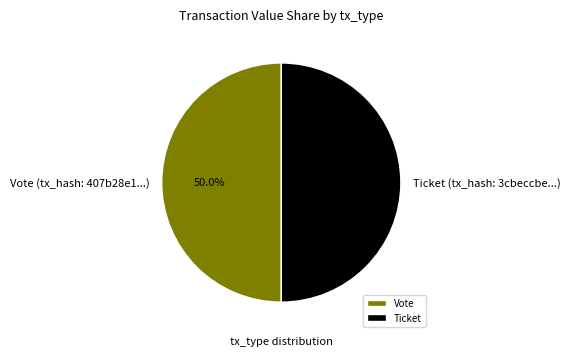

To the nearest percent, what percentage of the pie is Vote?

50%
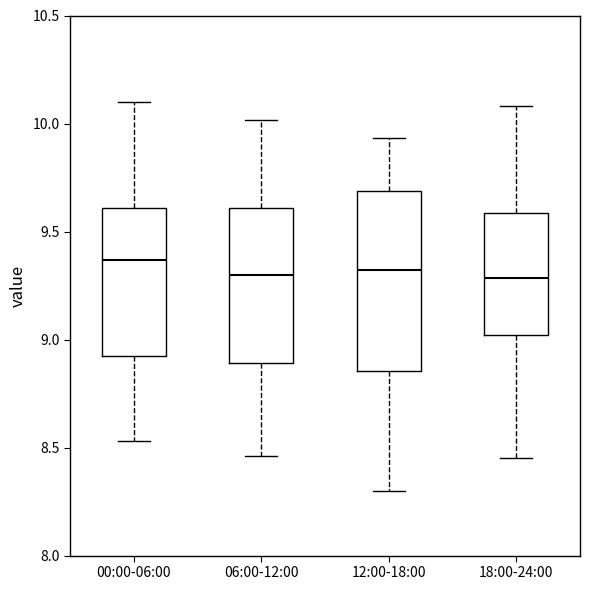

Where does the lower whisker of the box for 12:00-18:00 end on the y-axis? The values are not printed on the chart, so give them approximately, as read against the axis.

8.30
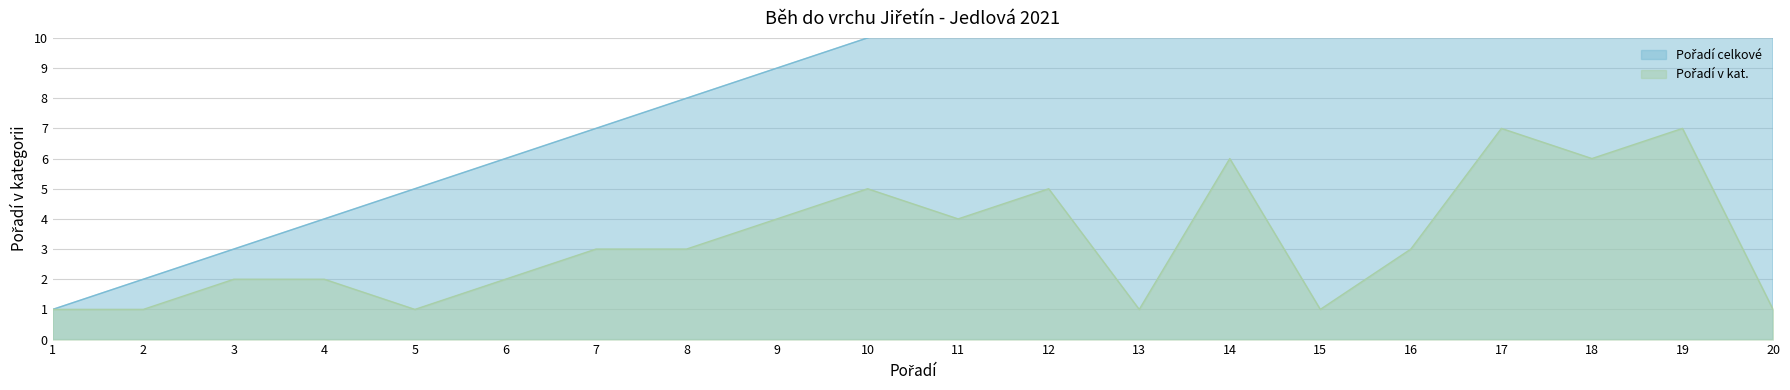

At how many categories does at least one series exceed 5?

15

▬▬▬

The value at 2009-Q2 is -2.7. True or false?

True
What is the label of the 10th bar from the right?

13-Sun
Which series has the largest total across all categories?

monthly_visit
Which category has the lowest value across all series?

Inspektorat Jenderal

▬▬▬

Укажите количество строк приведенного выше материала, содержащих слово «Which». В ответе приведите только число.

### [Ответ к заданию]
2